Multi-Player Bandits Robust to Adversarial Collisions
This addresses security and robustness issues in applications like cognitive radios, representing a novel extension rather than an incremental improvement.
The paper tackles the problem of malicious players obstructing cooperative players in stochastic multi-player multi-armed bandits by introducing RESYNC, a decentralized and robust algorithm that achieves performance scaling as O(C) with collisions, which is proven to be order-optimal.
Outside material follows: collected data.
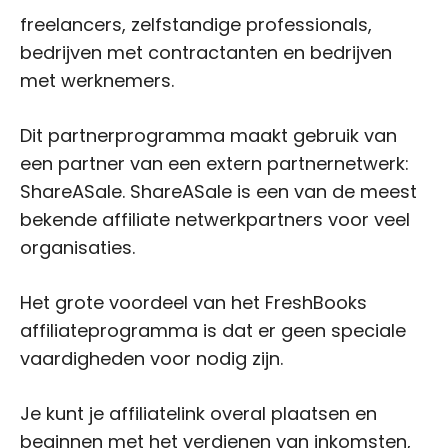
freelancers, zelfstandige professionals,
bedrijven met contractanten en bedrijven
met werknemers.
Dit partnerprogramma maakt gebruik van
een partner van een extern partnernetwerk:
ShareASale. ShareASale is een van de meest
bekende affiliate netwerkpartners voor veel
organisaties.
Het grote voordeel van het FreshBooks
affiliateprogramma is dat er geen speciale
vaardigheden voor nodig zijn.
Je kunt je affiliatelink overal plaatsen en
beginnen met het verdienen van inkomsten,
Motivated by cognitive radios, stochastic Multi-Player Multi-Armed Bandits has been extensively studied in recent years. In this setting, each player pulls an arm, and receives a reward corresponding to the arm if there is no collision, namely the arm was selected by one single player. Otherwise, the player receives no reward if collision occurs. In this paper, we consider the presence of malicious players (or attackers) who obstruct the cooperative players (or defenders) from maximizing their rewards, by deliberately colliding with them. We provide the first decentralized and robust algorithm RESYNC for defenders whose performance deteriorates gracefully as $\tilde{O}(C)$ as the number of collisions $C$ from the attackers increases. We show that this algorithm is order-optimal by proving a lower bound which scales as $Ω(C)$. This algorithm is agnostic to the algorithm used by the attackers and agnostic to the number of collisions $C$ faced from attackers.